#### [EXCERPT TO READ]
####

Bayesian Sequential Optimal Experimental Design for Nonlinear Models Using Policy Gradient Reinforcement Learning
Wanggang Shen, Xun Huan
TL;DR
This work addresses optimally designing a finite sequence of experiments under Bayesian uncertainty by formulating sOED as a finite-horizon POMDP with information-theoretic rewards. It develops a policy-gradient, actor-critic framework (PG-sOED) that parameterizes both the policy and value functions with deep neural networks, enabling efficient gradient-based optimization for continuous states and actions. The authors prove the exact PG expression, propose a Monte Carlo estimator, and implement a nonparametric belief representation that avoids intermediate posterior updates. Numerical results on a linear-Gaussian benchmark and a nonlinear convection–diffusion contaminant-inversion problem demonstrate that PG-sOED matches analytic optima in the benchmark and outperforms batch and greedy designs in challenging, expensive-forward-model scenarios, with significant online-speed advantages. The work provides code and outlines future enhancements for scalability and advanced RL techniques to broaden applicability to high-dimensional and more complex experimental design problems.

####

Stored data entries

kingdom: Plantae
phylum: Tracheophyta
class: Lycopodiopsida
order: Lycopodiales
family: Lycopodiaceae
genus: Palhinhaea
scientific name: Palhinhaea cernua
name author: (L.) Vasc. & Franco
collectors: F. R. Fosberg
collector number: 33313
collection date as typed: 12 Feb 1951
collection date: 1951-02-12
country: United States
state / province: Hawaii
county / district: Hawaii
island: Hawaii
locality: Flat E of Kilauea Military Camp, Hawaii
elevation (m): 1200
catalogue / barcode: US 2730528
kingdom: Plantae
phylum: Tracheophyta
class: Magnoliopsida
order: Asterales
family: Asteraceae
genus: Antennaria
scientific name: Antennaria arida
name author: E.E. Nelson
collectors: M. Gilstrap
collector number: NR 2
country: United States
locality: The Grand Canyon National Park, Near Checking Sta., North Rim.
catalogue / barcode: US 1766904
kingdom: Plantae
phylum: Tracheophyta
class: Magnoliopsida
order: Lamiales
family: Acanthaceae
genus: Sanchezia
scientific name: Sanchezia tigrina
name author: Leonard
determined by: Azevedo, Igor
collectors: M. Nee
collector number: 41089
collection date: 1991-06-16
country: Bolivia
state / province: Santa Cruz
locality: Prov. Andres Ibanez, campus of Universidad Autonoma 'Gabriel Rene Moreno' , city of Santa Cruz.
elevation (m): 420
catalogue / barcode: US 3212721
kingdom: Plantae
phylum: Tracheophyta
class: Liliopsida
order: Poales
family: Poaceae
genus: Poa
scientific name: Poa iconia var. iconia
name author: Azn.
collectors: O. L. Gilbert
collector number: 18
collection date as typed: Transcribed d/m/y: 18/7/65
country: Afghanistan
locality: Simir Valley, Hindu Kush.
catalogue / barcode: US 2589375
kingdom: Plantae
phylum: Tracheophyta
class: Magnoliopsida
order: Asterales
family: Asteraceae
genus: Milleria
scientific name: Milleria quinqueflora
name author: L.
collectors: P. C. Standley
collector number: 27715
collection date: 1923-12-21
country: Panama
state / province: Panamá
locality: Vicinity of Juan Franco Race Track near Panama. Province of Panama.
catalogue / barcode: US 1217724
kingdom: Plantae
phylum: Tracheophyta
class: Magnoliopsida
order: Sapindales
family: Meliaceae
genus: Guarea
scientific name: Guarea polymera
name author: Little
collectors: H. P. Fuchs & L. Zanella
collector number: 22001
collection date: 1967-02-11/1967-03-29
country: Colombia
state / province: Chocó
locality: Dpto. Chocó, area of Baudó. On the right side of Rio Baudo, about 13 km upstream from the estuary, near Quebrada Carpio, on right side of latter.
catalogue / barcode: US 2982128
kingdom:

####

#### [EXPLORE THE MATERIAL]
(1) According to the summary of the sequential experimental design paper, what does PG-sOED parameterize with deep neural networks?
(2) Decide whether each statement agrees with the summary of the sequential experimental design paper. Answer yes or no for each, quoting the deciding words. (a) The work formulates sOED as an infinite-horizon POMDP. (b) The belief representation avoids intermediate posterior updates. (c) In the contaminant-inversion problem, PG-sOED does worse than greedy designs.
(3) Proceed with the summary of the sequential experimental design paper, beginning after its final sentence.

#### [RESPONSES BY TASK]
(1) It parameterizes both the policy and value functions.

(2)
(a) No: "a finite-horizon POMDP with information-theoretic rewards"
(b) Yes: "a nonparametric belief representation that avoids intermediate posterior updates"
(c) No: "outperforms batch and greedy designs"

(3)
Abstract
We present a mathematical framework and computational methods to optimally design a finite number of sequential experiments. We formulate this sequential optimal experimental design (sOED) problem as a finite-horizon partially observable Markov decision process (POMDP) in a Bayesian setting and with information-theoretic utilities. It is built to accommodate continuous random variables, general non-Gaussian posteriors, and expensive nonlinear forward models. sOED then seeks an optimal design policy that incorporates elements of both feedback and lookahead, generalizing the suboptimal batch and greedy designs. We solve for the sOED policy numerically via policy gradient (PG) methods from reinforcement learning, and derive and prove the PG expression for sOED. Adopting an actor-critic approach, we parameterize the policy and value functions using deep neural networks and improve them using gradient estimates produced from simulated episodes of designs and observations. The overall PG-sOED method is validated on a linear-Gaussian benchmark, and its advantages over batch and greedy designs are demonstrated through a contaminant source inversion problem in a convection-diffusion field.